Jld 2.
40 tahun ku tinggalkan Tanah Karo.
Begitulah setiap pulang sekolah, kupelajari Atlas Tua itu. Terutama pulau Sumatra, soalnja dekat ke Malaisya dan Singapore. Suatu hari, ada ku nampak Pulau Bintan, Pulau yang sangat kecil, kalo tidak seksama memperhatikannja tidak akan nampak, di dalam peta itu. Pulau Bintan ini sangat dekat ke Singapore dan Malaisya. Sepertinja hanja melangkahkan kaki saja, udah berada di Singapore.
Melihat Pulau Bintan itu, hatiku deg deg an. Aku berpikir, seandainja aku berada di Pulau Bintan ini, pasti ada berita dari Singapore atau Malaisya. Kalo sudah berada di Singapore, aku bisa jalan darat ke Malaisya, terus ke Thailand, terus Burma, India, Bulgaria, Jerman, Belanda, sampe ke negara negara Scandinavia sana tidak ada mentoknja. Aku sangat tertegun melihatnja, degupan jantungku pun langsung naik.
Dalam hatiku, aku akan ke Pulau Bintan ini, apapun resikonja.
Tapi bagaimana jalannja?… ongkosnja?…Siapa disana?..Ada apa disana?…
Apa disana manusia? atau Kuntilanak?, atau Harimau?. Semuanja berkecamuk dalam otakku. Selama hidupku belum pernah keluar kampung dan belum pernah mendengar Pulau Bintan dengan kotanja Tanjung Pinang. Kalo Jakarta, Bandung, Jogjakarta selalu ku dengar dari teman teman.
Tanja sana.. tanja sini…. orang bilang,
“Kapal Tampomas dari Belawan-Jakarta, berhenti di tengah laut menurunkan penumpang yang tujuannja ke Tangung Pinang. Ada kapal kecil akan menjemputnja.” Begitulah kudengar dari orang yg pernah ke Jakarta.
Begitulah tiap hari kupelajari peta itu, sampe ada teman bilang, ”anak e, tiap wari ngenen peta dahinna”, katanja dalam bahasa Karo.
Bahkan setiap kali aku buka peta itu, seakan akan aku sudah berada di luar negeri.
Setelah beberapa bulan ku pelajari peta itu, aku berbicara pada diriku sendiri, “aku akan pergi dari jalan sakti, biar apapun yang terjadi.”
Sekarang bagaimana caranja untuk ambil ongkos berangkat ke Tanjung Pinang.
Ku ketik satu surat dan di tanda tangani oleh kepala kampung Padang Mas, isinja: Kami mau membikin Pos Siskamling.
Waktu itu musim Pos Siskamling di Kabanjahe. Dengan surat itulah aku mengutip uang sumbangan pada masyarakat. Setelah terkumpul, dengan uang itulah aku bisa beli ticket Kapal Tampomas dan pergi Somewhere.

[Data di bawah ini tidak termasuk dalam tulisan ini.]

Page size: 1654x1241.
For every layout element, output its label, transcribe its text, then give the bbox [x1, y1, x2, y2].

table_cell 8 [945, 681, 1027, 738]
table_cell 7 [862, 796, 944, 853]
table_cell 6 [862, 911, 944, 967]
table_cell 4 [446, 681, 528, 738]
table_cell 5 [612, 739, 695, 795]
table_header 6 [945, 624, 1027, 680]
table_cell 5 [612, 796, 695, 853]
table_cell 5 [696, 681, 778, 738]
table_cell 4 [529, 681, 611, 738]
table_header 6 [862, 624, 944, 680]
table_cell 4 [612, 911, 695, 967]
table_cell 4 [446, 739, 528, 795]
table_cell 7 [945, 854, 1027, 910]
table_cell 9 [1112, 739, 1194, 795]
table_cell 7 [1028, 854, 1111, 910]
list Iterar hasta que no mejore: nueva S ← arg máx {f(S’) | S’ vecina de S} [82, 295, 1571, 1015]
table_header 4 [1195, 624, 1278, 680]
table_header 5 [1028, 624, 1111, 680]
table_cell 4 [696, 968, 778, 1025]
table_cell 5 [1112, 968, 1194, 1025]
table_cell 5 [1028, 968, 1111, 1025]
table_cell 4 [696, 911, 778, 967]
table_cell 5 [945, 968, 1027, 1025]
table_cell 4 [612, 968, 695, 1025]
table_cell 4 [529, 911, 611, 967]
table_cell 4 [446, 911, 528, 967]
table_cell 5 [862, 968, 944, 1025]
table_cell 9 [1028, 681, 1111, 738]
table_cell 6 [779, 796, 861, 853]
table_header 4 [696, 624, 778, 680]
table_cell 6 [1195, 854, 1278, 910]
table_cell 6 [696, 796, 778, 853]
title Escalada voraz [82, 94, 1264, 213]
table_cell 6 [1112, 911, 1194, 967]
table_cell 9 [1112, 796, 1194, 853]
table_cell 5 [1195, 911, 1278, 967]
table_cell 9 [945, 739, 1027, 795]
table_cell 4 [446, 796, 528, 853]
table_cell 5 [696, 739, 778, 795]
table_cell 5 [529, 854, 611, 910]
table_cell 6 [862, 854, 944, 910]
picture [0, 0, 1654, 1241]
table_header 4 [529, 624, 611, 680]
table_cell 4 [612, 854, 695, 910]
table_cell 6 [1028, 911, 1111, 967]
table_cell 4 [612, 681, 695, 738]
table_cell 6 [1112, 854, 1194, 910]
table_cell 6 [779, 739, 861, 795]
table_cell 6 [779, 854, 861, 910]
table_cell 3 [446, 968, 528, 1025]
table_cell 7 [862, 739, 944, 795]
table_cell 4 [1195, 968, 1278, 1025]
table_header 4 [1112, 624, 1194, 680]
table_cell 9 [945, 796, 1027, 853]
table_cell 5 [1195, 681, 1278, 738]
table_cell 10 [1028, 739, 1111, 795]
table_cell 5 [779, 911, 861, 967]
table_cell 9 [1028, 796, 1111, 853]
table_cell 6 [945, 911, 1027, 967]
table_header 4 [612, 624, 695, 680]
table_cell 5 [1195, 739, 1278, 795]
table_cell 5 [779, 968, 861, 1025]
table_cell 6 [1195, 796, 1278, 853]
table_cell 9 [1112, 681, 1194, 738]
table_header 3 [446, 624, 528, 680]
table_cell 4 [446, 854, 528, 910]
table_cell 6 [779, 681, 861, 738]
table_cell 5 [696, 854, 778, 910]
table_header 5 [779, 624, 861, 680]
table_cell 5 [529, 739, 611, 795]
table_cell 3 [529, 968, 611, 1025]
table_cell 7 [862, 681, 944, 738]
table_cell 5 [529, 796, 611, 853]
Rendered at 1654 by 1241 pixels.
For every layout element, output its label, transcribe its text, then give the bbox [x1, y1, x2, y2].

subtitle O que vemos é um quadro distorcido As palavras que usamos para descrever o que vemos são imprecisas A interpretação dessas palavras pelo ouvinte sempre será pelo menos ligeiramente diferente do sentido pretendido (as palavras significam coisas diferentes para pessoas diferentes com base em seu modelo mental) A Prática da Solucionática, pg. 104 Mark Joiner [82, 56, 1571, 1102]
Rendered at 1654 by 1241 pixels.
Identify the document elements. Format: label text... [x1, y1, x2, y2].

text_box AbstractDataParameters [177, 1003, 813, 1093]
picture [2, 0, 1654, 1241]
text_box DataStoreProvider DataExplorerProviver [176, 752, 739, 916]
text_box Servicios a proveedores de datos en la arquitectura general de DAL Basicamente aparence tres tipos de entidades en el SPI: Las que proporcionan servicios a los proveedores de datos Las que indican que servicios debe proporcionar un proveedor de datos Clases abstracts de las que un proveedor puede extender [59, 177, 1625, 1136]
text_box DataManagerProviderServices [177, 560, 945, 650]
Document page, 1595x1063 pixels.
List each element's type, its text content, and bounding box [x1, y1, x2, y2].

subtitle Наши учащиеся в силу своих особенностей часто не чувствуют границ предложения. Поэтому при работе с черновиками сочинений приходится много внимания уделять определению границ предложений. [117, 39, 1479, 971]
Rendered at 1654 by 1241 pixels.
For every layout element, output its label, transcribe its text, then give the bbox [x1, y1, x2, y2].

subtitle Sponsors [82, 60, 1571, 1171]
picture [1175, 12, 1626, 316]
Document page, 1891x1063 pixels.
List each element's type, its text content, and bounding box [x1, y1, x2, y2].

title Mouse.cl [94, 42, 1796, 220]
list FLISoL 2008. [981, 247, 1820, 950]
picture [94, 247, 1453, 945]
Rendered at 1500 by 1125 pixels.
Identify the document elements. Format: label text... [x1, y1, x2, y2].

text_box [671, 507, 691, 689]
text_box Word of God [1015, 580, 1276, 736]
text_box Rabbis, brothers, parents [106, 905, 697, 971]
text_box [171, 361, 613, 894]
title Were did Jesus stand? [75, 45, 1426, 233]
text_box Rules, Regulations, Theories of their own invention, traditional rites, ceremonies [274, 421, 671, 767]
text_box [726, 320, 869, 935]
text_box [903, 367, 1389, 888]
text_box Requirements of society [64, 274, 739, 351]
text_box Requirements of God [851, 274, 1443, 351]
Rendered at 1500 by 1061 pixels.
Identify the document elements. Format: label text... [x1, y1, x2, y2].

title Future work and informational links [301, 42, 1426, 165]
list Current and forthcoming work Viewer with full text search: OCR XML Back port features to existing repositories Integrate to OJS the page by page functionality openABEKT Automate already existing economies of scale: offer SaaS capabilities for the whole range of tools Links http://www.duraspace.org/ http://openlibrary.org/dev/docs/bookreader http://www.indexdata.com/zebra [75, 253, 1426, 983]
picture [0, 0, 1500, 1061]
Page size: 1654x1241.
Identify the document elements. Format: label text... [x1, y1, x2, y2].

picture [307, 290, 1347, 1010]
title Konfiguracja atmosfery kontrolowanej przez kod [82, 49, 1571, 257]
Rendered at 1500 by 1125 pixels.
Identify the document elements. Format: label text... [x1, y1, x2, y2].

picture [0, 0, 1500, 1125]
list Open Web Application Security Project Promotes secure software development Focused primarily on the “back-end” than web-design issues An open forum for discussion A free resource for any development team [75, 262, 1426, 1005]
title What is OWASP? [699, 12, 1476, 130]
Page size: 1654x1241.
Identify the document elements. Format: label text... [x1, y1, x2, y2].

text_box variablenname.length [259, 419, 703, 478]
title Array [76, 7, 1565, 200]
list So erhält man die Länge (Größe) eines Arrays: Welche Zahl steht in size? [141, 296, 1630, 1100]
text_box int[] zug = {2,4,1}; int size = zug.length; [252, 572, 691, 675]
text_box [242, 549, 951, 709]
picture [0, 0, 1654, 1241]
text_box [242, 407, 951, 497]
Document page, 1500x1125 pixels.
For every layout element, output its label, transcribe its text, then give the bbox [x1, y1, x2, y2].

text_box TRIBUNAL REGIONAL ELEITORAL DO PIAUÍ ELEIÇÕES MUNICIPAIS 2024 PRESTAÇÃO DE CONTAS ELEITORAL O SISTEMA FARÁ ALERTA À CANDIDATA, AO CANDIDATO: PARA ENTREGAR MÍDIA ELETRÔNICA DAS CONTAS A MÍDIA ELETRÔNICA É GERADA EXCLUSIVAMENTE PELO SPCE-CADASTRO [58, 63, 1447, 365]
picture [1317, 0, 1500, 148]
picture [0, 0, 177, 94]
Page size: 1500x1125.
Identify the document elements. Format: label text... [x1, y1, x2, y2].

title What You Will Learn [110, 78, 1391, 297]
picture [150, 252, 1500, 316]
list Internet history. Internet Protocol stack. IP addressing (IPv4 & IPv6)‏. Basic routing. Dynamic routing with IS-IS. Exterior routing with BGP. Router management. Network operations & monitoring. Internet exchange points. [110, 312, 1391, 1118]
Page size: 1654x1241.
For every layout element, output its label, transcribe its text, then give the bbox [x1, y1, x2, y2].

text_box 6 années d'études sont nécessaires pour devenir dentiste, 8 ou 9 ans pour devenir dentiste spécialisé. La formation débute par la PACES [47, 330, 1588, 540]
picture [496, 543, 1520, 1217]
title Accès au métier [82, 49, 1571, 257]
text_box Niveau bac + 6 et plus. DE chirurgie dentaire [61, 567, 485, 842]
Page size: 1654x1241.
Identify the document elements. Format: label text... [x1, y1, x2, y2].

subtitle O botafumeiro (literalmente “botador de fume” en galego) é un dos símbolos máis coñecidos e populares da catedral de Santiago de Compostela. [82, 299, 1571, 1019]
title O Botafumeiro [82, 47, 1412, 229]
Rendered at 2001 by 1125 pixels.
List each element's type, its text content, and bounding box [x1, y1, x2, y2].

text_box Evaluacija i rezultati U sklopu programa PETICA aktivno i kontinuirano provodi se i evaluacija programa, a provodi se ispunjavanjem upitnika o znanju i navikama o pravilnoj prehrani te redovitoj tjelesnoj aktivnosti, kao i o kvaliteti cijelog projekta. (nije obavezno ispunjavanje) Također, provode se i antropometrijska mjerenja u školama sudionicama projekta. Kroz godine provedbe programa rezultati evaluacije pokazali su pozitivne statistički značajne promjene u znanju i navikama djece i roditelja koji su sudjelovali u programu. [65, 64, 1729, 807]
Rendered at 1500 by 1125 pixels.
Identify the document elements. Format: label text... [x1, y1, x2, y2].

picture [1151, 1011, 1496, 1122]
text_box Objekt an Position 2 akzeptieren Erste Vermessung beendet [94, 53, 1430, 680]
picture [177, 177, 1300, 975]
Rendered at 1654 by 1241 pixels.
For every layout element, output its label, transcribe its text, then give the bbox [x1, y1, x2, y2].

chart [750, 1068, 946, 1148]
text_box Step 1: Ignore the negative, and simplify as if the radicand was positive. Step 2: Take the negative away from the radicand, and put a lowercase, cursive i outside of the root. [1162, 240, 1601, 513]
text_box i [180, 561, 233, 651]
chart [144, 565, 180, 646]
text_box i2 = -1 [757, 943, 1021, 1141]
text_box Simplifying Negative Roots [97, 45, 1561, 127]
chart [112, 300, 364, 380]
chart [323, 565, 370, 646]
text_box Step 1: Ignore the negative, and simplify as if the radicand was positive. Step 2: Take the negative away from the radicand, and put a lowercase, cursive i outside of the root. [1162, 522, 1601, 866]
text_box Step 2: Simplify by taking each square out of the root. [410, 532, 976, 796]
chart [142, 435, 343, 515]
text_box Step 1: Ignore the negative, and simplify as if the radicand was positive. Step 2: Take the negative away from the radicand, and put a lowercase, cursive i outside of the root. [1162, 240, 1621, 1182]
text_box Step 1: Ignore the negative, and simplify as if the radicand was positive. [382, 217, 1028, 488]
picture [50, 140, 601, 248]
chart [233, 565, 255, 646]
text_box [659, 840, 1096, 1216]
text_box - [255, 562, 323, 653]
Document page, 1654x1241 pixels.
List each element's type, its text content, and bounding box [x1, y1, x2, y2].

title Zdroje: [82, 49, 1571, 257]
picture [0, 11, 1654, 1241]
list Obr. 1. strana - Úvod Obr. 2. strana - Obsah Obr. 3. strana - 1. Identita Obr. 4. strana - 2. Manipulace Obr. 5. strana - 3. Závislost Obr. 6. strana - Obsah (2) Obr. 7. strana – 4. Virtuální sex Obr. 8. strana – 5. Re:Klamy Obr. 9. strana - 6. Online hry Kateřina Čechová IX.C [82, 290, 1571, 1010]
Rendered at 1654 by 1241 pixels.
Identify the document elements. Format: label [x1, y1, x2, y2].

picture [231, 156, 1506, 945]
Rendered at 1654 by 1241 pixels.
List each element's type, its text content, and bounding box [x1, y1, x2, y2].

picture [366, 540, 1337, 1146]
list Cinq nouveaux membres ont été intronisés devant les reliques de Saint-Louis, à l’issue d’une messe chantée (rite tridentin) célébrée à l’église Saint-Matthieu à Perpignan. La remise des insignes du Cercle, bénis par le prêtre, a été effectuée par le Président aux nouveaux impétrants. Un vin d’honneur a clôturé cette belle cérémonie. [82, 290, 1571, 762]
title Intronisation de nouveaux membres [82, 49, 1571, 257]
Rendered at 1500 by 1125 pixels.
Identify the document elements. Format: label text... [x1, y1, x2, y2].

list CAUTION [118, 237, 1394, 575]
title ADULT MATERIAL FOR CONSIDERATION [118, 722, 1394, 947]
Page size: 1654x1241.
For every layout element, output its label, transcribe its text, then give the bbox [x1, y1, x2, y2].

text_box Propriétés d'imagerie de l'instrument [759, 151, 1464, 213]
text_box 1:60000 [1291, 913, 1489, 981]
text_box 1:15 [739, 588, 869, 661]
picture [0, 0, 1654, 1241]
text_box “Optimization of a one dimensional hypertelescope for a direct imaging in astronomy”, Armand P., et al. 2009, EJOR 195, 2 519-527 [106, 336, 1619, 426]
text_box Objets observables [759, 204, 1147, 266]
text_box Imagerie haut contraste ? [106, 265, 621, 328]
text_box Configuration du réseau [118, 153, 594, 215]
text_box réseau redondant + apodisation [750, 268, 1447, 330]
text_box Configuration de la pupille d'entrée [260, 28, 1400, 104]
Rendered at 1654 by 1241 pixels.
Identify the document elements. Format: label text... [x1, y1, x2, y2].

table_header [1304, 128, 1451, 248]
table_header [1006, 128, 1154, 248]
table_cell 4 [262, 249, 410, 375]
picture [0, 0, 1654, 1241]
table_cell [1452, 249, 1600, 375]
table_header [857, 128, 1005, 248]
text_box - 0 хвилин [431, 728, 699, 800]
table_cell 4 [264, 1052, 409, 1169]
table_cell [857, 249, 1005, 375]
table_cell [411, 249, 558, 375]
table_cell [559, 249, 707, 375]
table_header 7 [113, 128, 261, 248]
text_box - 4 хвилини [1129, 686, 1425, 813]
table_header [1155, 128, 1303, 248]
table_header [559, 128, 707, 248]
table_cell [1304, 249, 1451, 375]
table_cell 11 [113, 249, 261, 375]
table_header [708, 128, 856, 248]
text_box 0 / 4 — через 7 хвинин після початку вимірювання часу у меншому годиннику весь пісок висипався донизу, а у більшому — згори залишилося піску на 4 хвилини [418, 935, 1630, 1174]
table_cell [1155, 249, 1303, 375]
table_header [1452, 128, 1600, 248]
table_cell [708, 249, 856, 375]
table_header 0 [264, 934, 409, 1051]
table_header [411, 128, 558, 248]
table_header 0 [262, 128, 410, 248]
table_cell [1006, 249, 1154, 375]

  Aku sudah nekad, aku akan ke Pulau Bintan biar apa pun yang terjadi. Siang malam pikiranku Pulau Bintan. Aku tidak bisa tidur. Hatiku  takut dan gundah gulana.  Bahkan setiap kali kuingat Pulau Bintan, degupan jantungku langsung melonjak keras. Untung saja, aku tidak mati ketika itu. Atau Tuhan minjimpan hidupku, supaya aku akan merasain getirnja perjalanan hidup ini.
Sering malam malam keluar untuk mendinginkan kepalaku, kepalaku  panas dan berdepuk depuk. Aku sangat takut, aku tidak bisa membayangkan dimana tempatnja yang aku akan tuju itu, 
 Aku akan pergi, tapi tidak ada alamat yang di tuju, dan tidak ada yang menunggu. 
Saya utarakan sama bapakku, bahwa aku akan pergi.
Dia, tanja:   "kemana kau pergi?”
Saya jawab: "Saya mau ke Pulau Bintan..!”
”Dia terdiam, mungkin hatinja gembira, sudah kurang satu mulut untuk di isi. Atau dia terdiam, lantaran tidak tau dimana itu, Pulau Bintan.”

  Tiba waktu pembrangkatan. 

Waktu itu, kami ada tiga orang dari jln sakti sama sama berangkat. Dua kawannku ini, dia ke Jakarta menjumpai Abangnja. Satu udah pernah ke Jakarta.
Lain halnja dengan aku, aku pergi Somewhere.
Sekitar jam 10 pagi, Mobil Sutra datang menjemput kami ke Jalan Sakti- terus Medan dan ganti mobil ke Belawan.
Saya ke rumah mengambil Tas Ransel yang kujahit sendiri. Kudapati bapakku dan mamakku lagi di kamar, pintunja tertutup, mungkin dia lagi bikin anak. Dia tidak keluar kamar untuk menjalamiku dan mengucapkan selamat jalan. Saya tau percis dia tau aku masuk rumah, soalnya rumah kami berlantai papan, kalo jalan dia atasnya papannya berkreok kreok.
Orang tua kurang ajar, biadab. Setiap kali kuingat peristiwa ini, airmataku selalu mengucur. Berat dan terluka prasaan ini menanggungkan.
Kutinggalkan rumahku dengan hati terkoyak koyak dan berjalan dengan muka menunduk. Kulewati gangku menuju mobil Sutra yang telah menunggu kami.
Bersambung..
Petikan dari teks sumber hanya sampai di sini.